(Document segment Opens)

Clubs, education and policies on campus have furthered inclusion for students


"LGBTQ+ clubs is making ASU an inclusive space. ASU holds various LGBTQ+ clubs that'll help students find a supportive community." Illustration published Monday, July 6, 2020.

Leaders in the Gay, Lesbian and Straight Education Network Phoenix chapter say that LGBTQ+ clubs, open allyship and inclusive policies in Arizona schools and universities are beneficial to LGBTQ+ students and faculty.

Since ASU's charter was adopted in 2014, which states the University is "measured not by whom it excludes, but by whom it includes and how they succeed," ASU has slowly worked to actualize the statement for the LGBTQ+ community, including forming multiple inclusive clubs, increasing engagement and authoring some inclusive guides and policies.

Aimed at improving educational experiences for LGBTQ+ students nationally, GLSEN Phoenix describes itself as "a grassroots initiative, working locally in our community to ensure safe schools for all students, regardless of sexual orientation and gender identity."

The need for inclusive spaces

Joe Golfen, the communications coordinator for GLSEN Phoenix, said in an interview that "having a (Gay-Straight Alliance or Gender-Sexuality Alliance) club or some kind of support system is really important to... students because it... provides a safe space that they may not receive at home or (in) the rest of their education."

Madelaine Adelman, a professor at ASU’s School of Social Transformation and co-founder of GLSEN Phoenix, said that the existence of these clubs is a signifier for LGBTQ+ students that their campus is an accepting environment for them, even if they do not actively attend meetings or claim membership in another way.

ASU has a wide range of LGBTQ+ specific clubs offered to students, including a STEM-specific group, an organization for graduate students and a group intended for W. P. Carey students among others.

(Document segment Closes)
(Dataset entries Opens)

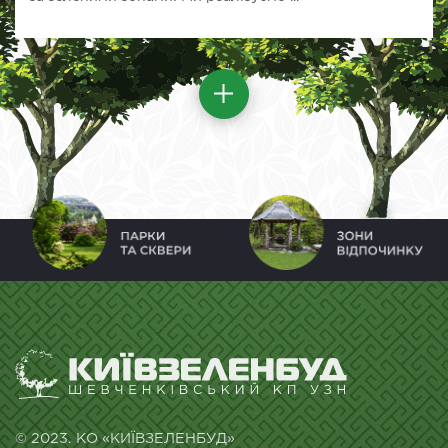
© 2023. КО «КИЇВЗЕЛЕНБУД»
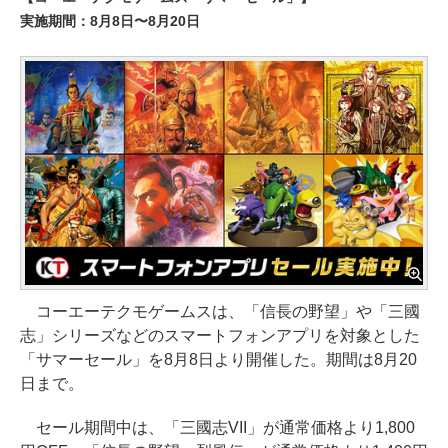
実施期間：8月8日〜8月20日
コーエーテクモゲームスは、「信長の野望」や「三國
志」シリーズなどのスマートフォンアプリを対象とした
「サマーセール」を8月8日より開催した。期間は8月20
日まで。
セール期間中は、「三國志VII」が通常価格より1,800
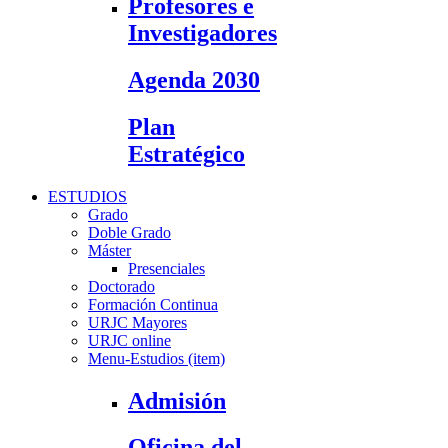
Profesores e
Investigadores
Agenda 2030
Plan
Estratégico
ESTUDIOS
Grado
Doble Grado
Máster
Presenciales
Doctorado
Formación Continua
URJC Mayores
URJC online
Menu-Estudios (item)
Admisión
Oficina del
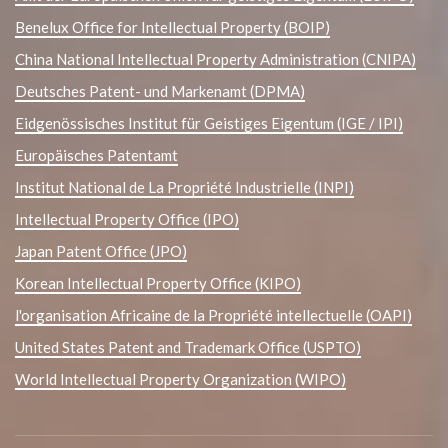
Benelux Office for Intellectual Property (BOIP)
China National Intellectual Property Administration (CNIPA)
Deutsches Patent- und Markenamt (DPMA)
Eidgenössisches Institut für Geistiges Eigentum (IGE / IPI)
Europäisches Patentamt
Institut National de La Propriété Industrielle (INPI)
Intellectual Property Office (IPO)
Japan Patent Office (JPO)
Korean Intellectual Property Office (KIPO)
l'organisation Africaine de la Propriété intellectuelle (OAPI)
United States Patent and Trademark Office (USPTO)
World Intellectual Property Organization (WIPO)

(Dataset entries Closes)

[Questions]
1. Set down the passage of the LGBTQ+ inclusion article word for word, beginning at the words that have "Clubs, education and" and stopping after "students and faculty.".
2. Resume the article on LGBTQ+ inclusion at ASU from the point where it stops.

[Results]
1.
Clubs, education and policies on campus have furthered inclusion for students


"LGBTQ+ clubs is making ASU an inclusive space. ASU holds various LGBTQ+ clubs that'll help students find a supportive community." Illustration published Monday, July 6, 2020.

Leaders in the Gay, Lesbian and Straight Education Network Phoenix chapter say that LGBTQ+ clubs, open allyship and inclusive policies in Arizona schools and universities are beneficial to LGBTQ+ students and faculty.

2.
Adelman noted that LGBTQ+ clubs on college campuses can be a "launching point" for some to seek personal resources while also providing a space to nurture their leadership skills and advocate for change.

"I know, for example, that at ASU, there was a group of trans students primarily and their allies who organized to change some policies at ASU," Adelman said. "For example, a trans student could have their correct name show up on Canvas or on Zoom, things like that."

The University has taken numerous steps to advance overall campus inclusion through its Student and Cultural Engagement department, which created a faculty guide for transgender student inclusion in the classroom in 2017.

Introduced in 1978 and revised in 2020, ASU also has a Prohibition Against Discrimination, Harassment and Retaliation policy, which outlines how faculty and students can submit formal complaints of discrimination or harassment to the University.

However, sensitivity training and virtual name changes can only do so much. Transgender students continue to face a range of individualized forms of discrimination on a routine basis, particularly in day-to-day interactions with peers and faculty and in healthcare

READ MORE: Despite training and resources, transgender students still face healthcare barriers on campus

The Office of Inclusion and Community Engagement is another way ASU has pushed for tolerance on its four campuses, offering additional resources to students, faculty and staff for support. 

The office has a Committee for Campus Inclusion, a faculty advisory group to the provost that "promotes a positive, harmonious campus environment that celebrates individual and group diversity, promotes individualism, provides information to the campus community, and resolves issues in such a manner as to respect all persons and their dignity," according to its mission statement.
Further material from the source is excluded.